BEGIN STUDY TEXT

We believe the advent of the Internet will revolutionize the music industry and greatly benefit independent record labels. Parallax has a website and the web address is www.parallaxrecords.com. In addition, Parallax plans to utilize specific areas of the Internet to promote its artists and products.

Amazon.com

Parallax has a vendor agreement with Amazon.com to sell compact discs via the World Wide Web. Amazon.com is the largest online retailer of books and compact discs. We have a direct link from our web site to Amazon.com to expedite purchases by potential customers. Parallax believes that Amazon.com will alleviate gaps in distribution and serve as a worldwide source and distribution arm for our products.

END STUDY TEXT
BEGIN DATA SECTION

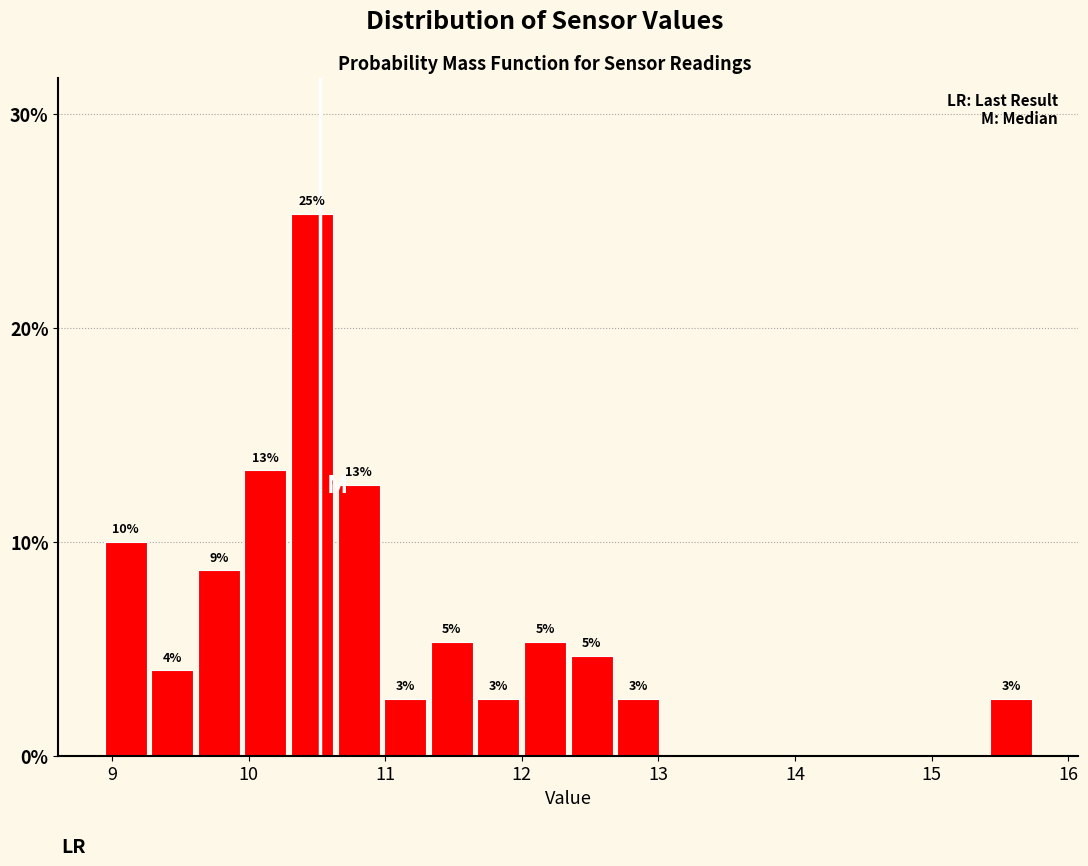

Read against the x-axis, roughly where is the centre of the tallest bar?

10.5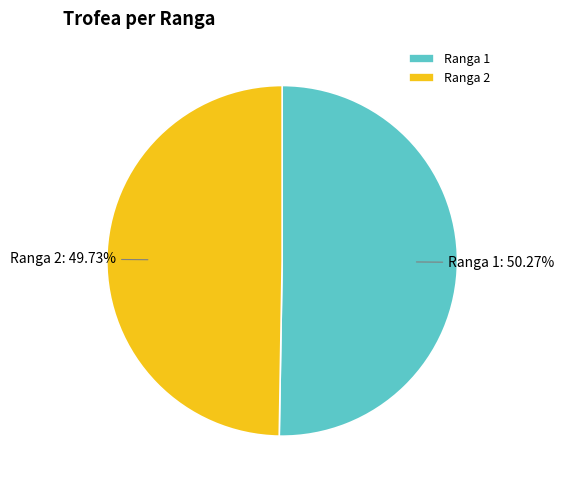

Which has a higher value, Ranga 2 or Ranga 1?

Ranga 1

END DATA SECTION

WHAT TO PRODUCE => In the Parallax text, replace "compact discs" with "CDs" and write out the part starting with "Parallax has a vendor" and going on through "for our products.".

WRITTEN ANSWER =>
Parallax has a vendor agreement with Amazon.com to sell CDs via the World Wide Web. Amazon.com is the largest online retailer of books and CDs. We have a direct link from our web site to Amazon.com to expedite purchases by potential customers. Parallax believes that Amazon.com will alleviate gaps in distribution and serve as a worldwide source and distribution arm for our products.